Work instructions | Only the text belongs in the answer: every line of the records below, transcribed exactly.

Records from a data collection |
◆ ◆ ◆ ◆ ◆
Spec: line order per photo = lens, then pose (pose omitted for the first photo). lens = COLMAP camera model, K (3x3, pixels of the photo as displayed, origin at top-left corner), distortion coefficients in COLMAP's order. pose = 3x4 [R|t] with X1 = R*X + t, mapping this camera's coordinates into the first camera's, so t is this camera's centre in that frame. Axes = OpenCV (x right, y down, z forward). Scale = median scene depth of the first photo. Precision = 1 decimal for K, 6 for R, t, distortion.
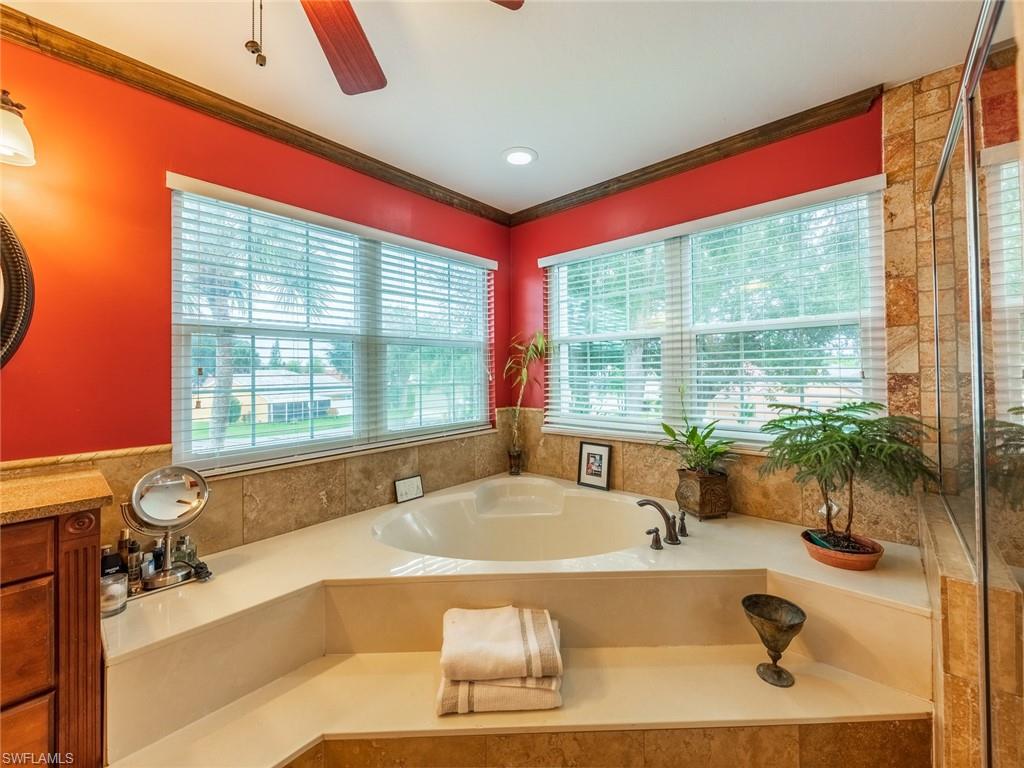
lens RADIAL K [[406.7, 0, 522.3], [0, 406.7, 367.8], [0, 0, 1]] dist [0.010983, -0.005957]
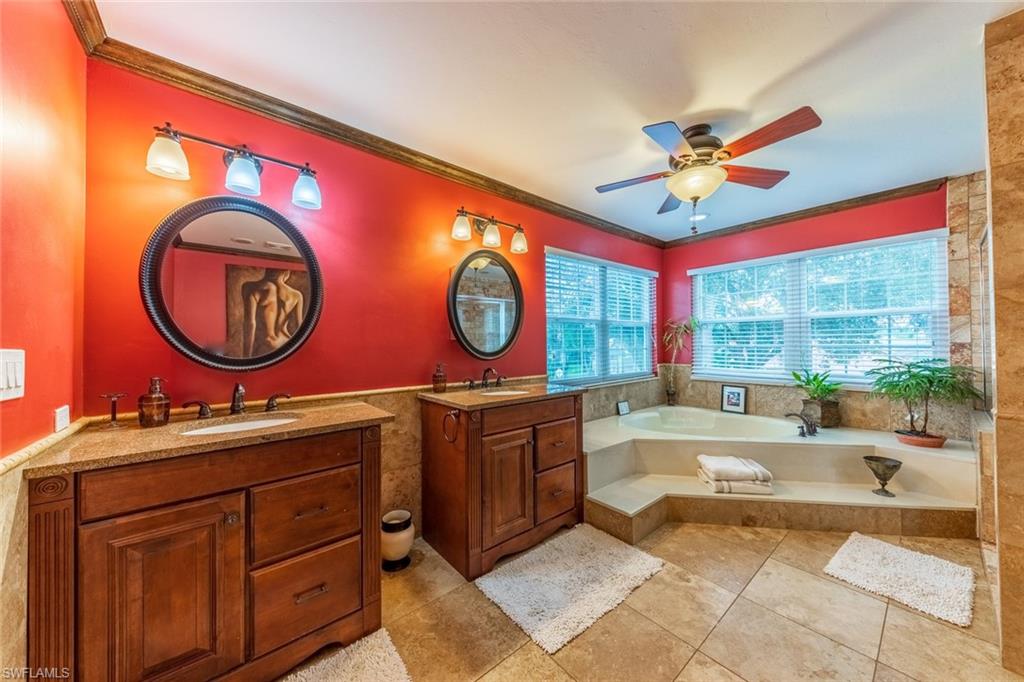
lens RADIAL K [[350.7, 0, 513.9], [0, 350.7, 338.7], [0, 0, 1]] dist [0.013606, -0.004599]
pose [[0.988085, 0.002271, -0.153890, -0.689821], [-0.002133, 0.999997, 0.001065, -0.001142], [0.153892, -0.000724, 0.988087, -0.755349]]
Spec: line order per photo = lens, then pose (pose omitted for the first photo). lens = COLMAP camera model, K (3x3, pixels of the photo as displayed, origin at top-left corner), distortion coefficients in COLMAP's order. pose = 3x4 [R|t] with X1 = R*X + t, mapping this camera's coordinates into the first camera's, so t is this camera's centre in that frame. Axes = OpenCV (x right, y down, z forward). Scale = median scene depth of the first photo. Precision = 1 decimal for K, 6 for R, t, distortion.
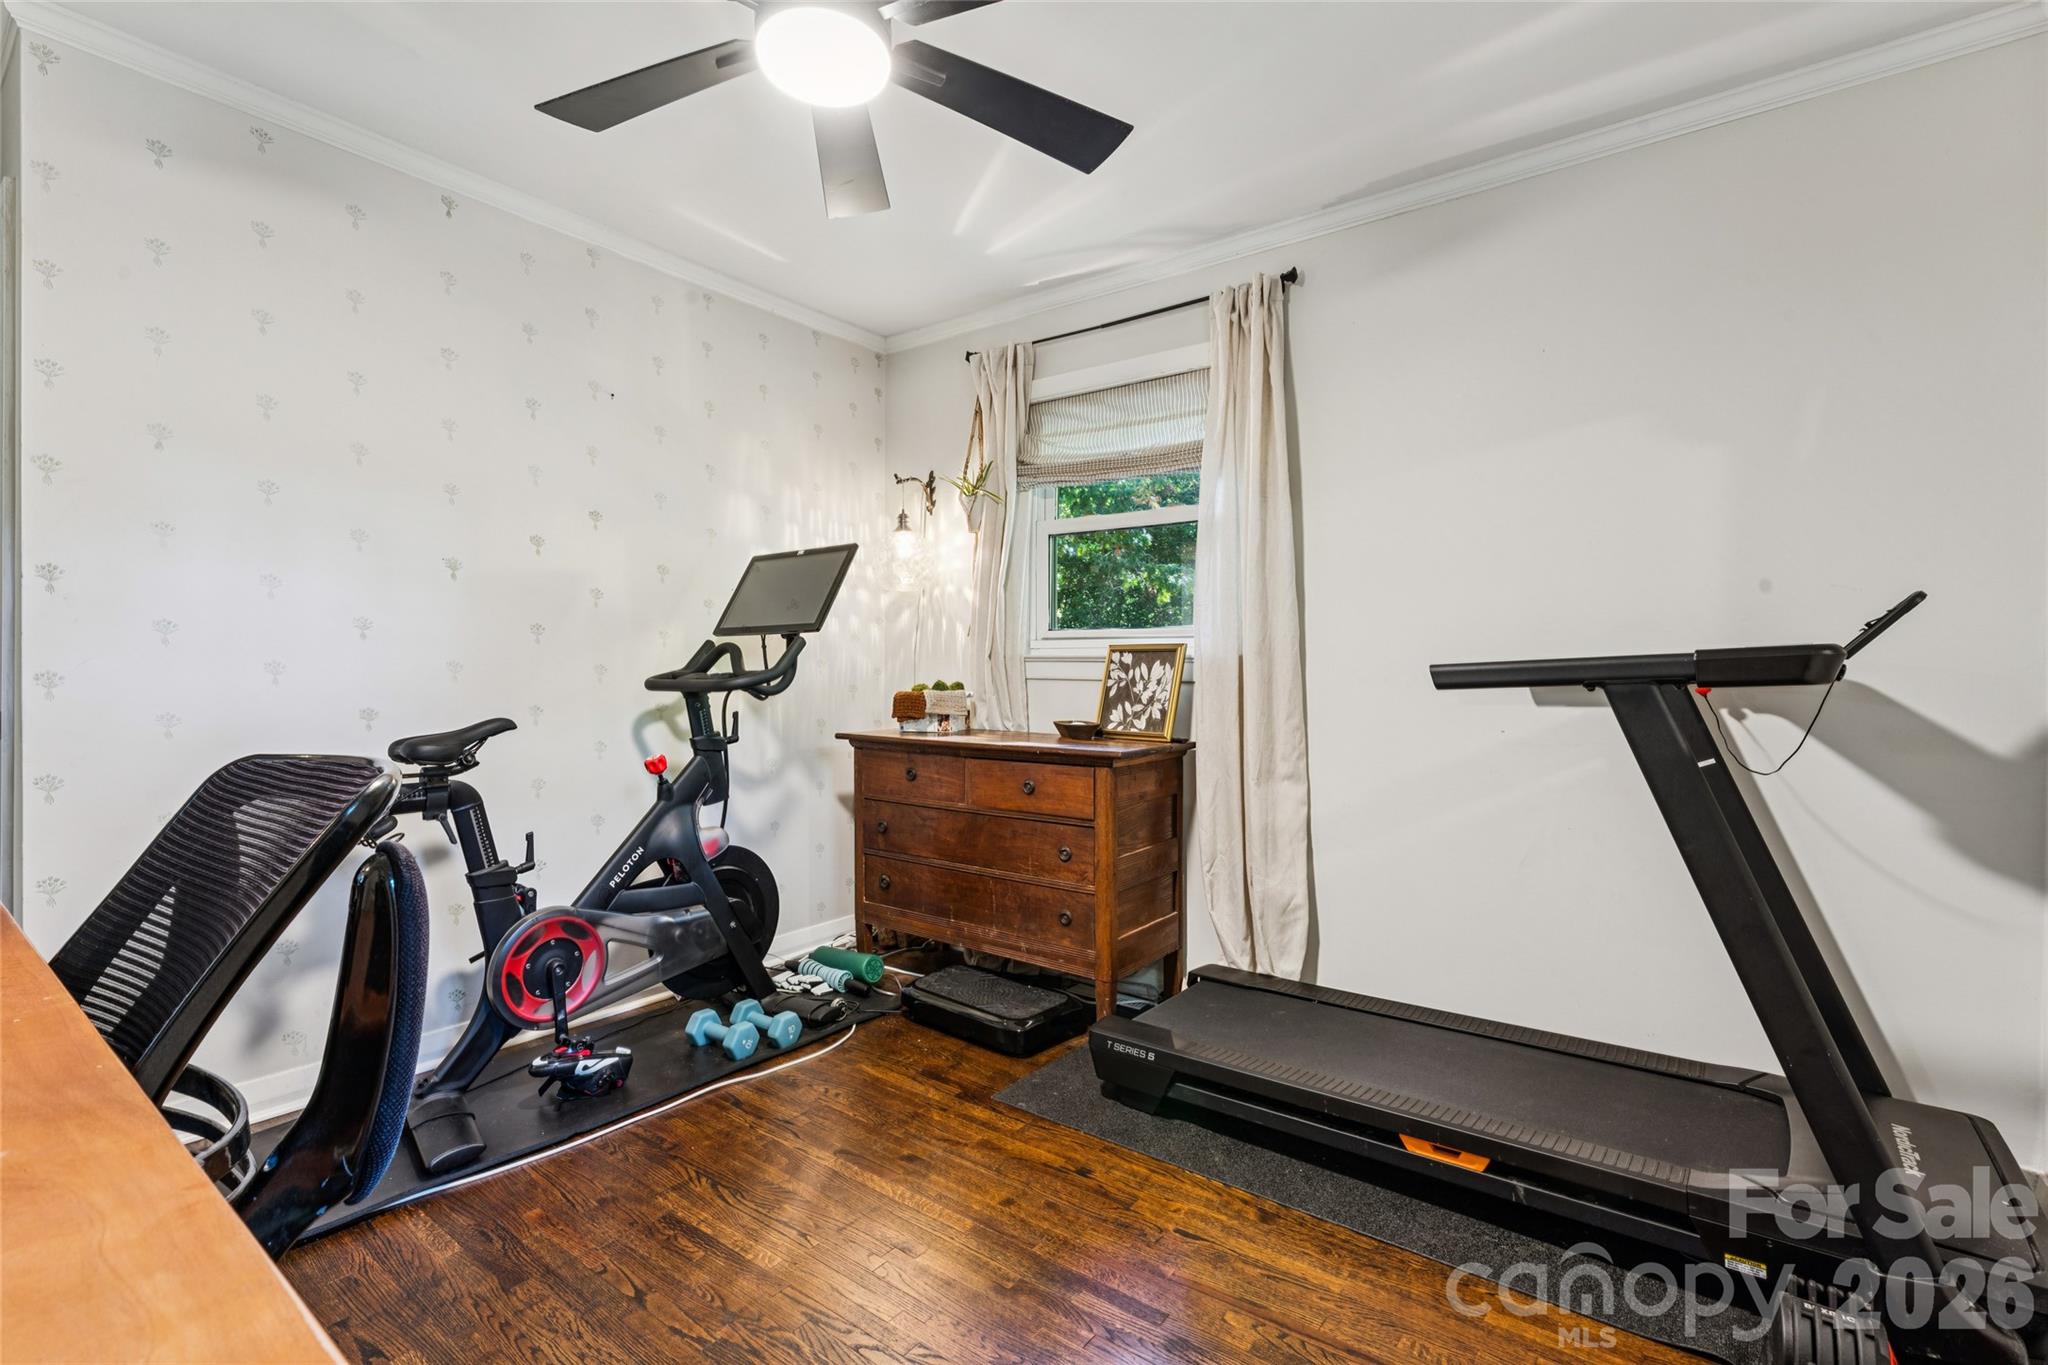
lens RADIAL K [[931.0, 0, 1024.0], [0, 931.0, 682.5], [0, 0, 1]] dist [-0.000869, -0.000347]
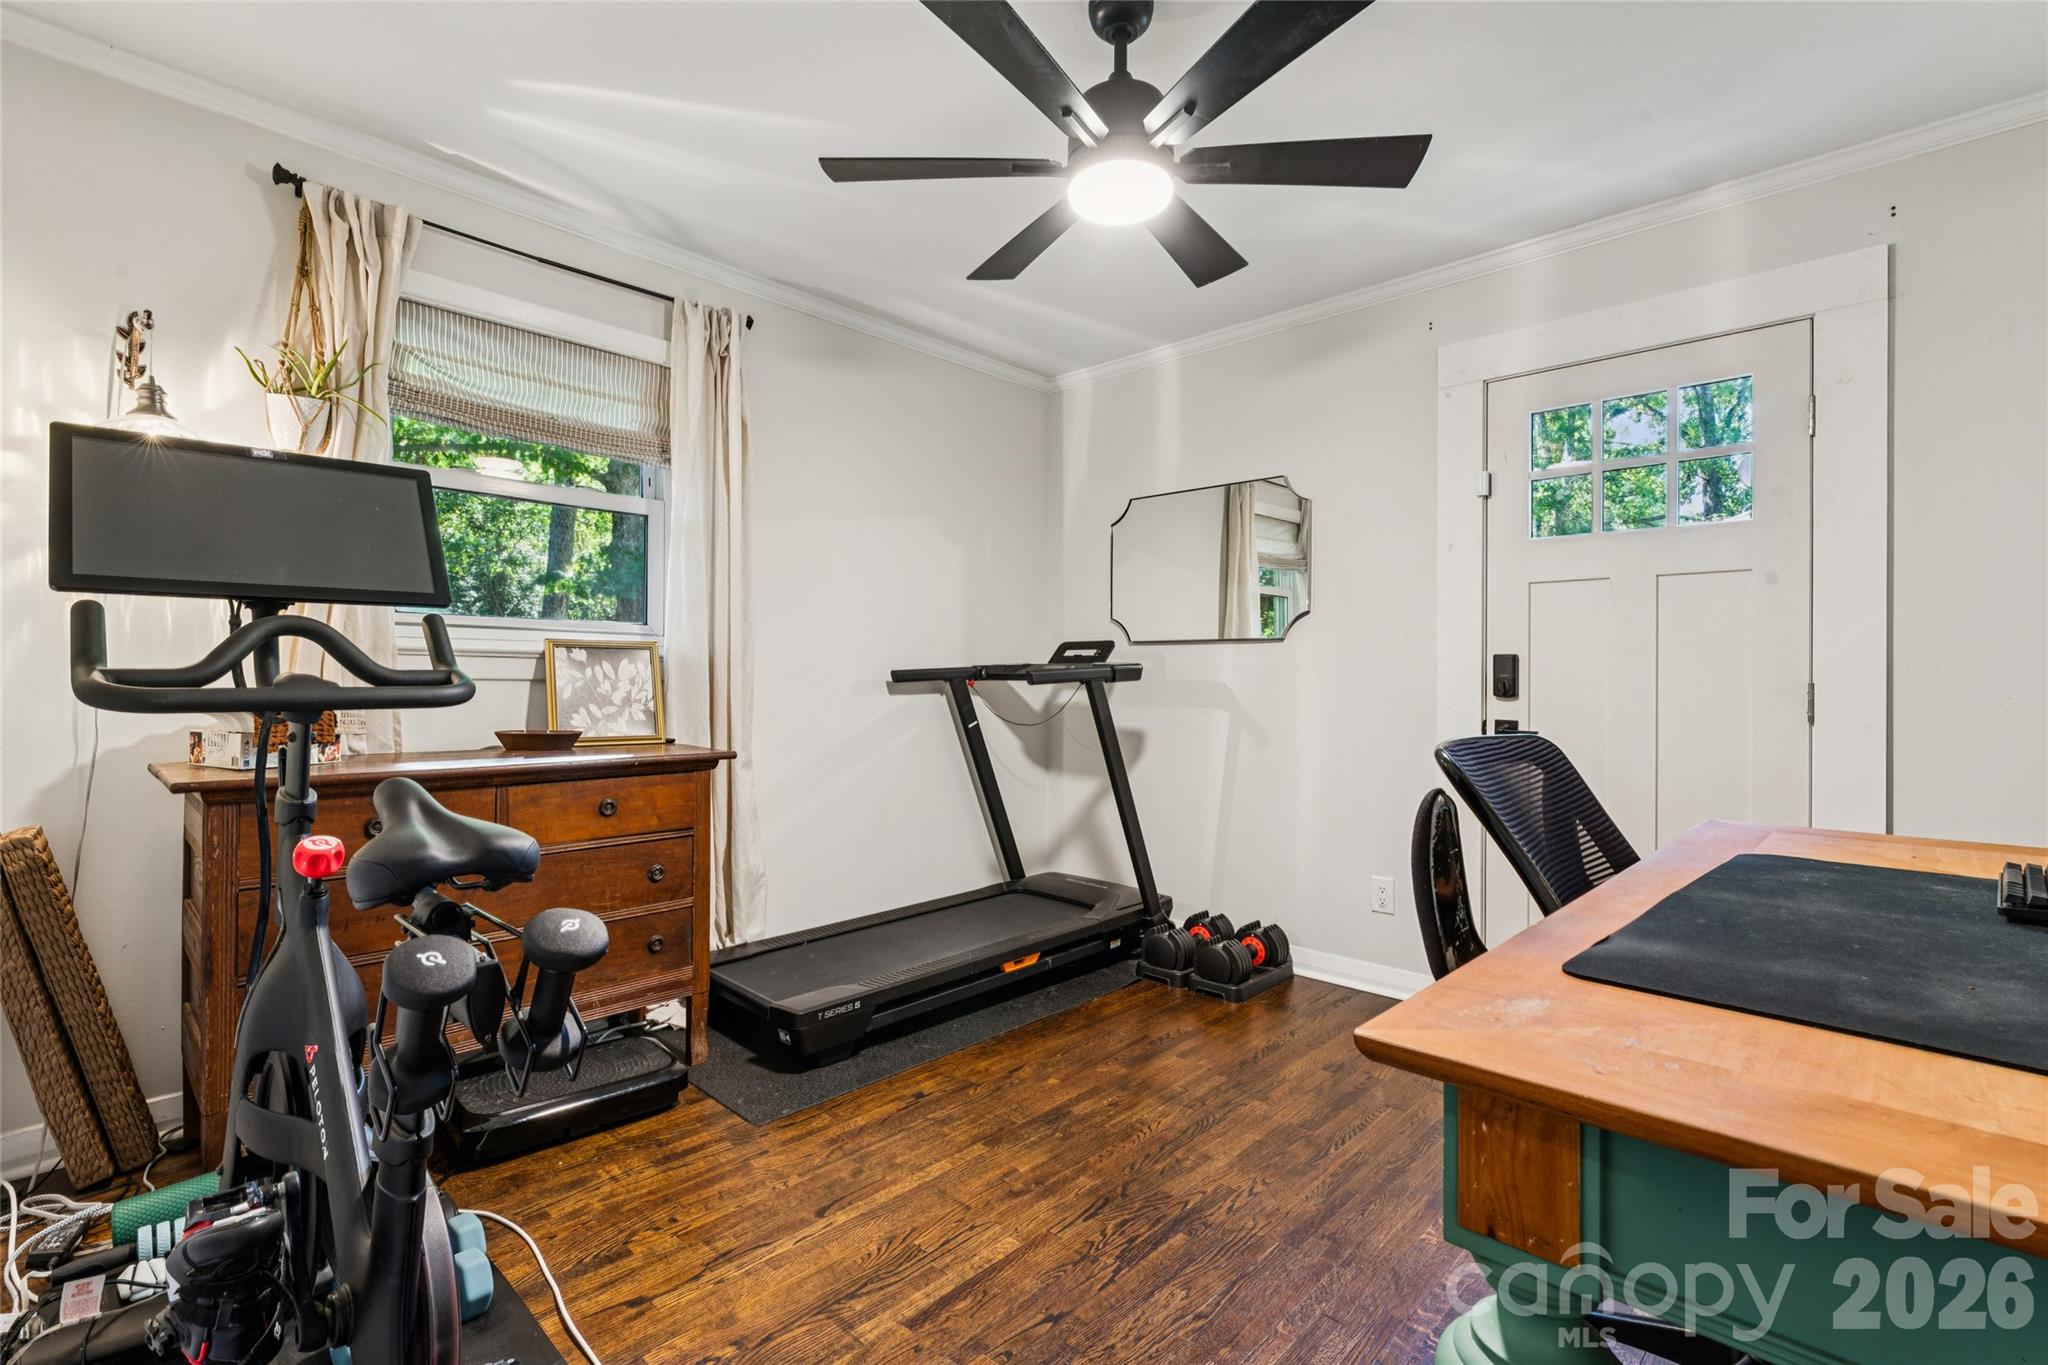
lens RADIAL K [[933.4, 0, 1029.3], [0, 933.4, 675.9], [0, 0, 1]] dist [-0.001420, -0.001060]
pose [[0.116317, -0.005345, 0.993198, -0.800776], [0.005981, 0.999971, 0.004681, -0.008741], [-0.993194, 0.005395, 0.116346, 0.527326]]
◆ ◆ ◆ ◆ ◆
Written response |
Spec: line order per photo = lens, then pose (pose omitted for the first photo). lens = COLMAP camera model, K (3x3, pixels of the photo as displayed, origin at top-left corner), distortion coefficients in COLMAP's order. pose = 3x4 [R|t] with X1 = R*X + t, mapping this camera's coordinates into the first camera's, so t is this camera's centre in that frame. Axes = OpenCV (x right, y down, z forward). Scale = median scene depth of the first photo. Precision = 1 decimal for K, 6 for R, t, distortion.
lens RADIAL K [[406.7, 0, 522.3], [0, 406.7, 367.8], [0, 0, 1]] dist [0.010983, -0.005957]
lens RADIAL K [[350.7, 0, 513.9], [0, 350.7, 338.7], [0, 0, 1]] dist [0.013606, -0.004599]
pose [[0.988085, 0.002271, -0.153890, -0.689821], [-0.002133, 0.999997, 0.001065, -0.001142], [0.153892, -0.000724, 0.988087, -0.755349]]
Spec: line order per photo = lens, then pose (pose omitted for the first photo). lens = COLMAP camera model, K (3x3, pixels of the photo as displayed, origin at top-left corner), distortion coefficients in COLMAP's order. pose = 3x4 [R|t] with X1 = R*X + t, mapping this camera's coordinates into the first camera's, so t is this camera's centre in that frame. Axes = OpenCV (x right, y down, z forward). Scale = median scene depth of the first photo. Precision = 1 decimal for K, 6 for R, t, distortion.
lens RADIAL K [[931.0, 0, 1024.0], [0, 931.0, 682.5], [0, 0, 1]] dist [-0.000869, -0.000347]
lens RADIAL K [[933.4, 0, 1029.3], [0, 933.4, 675.9], [0, 0, 1]] dist [-0.001420, -0.001060]
pose [[0.116317, -0.005345, 0.993198, -0.800776], [0.005981, 0.999971, 0.004681, -0.008741], [-0.993194, 0.005395, 0.116346, 0.527326]]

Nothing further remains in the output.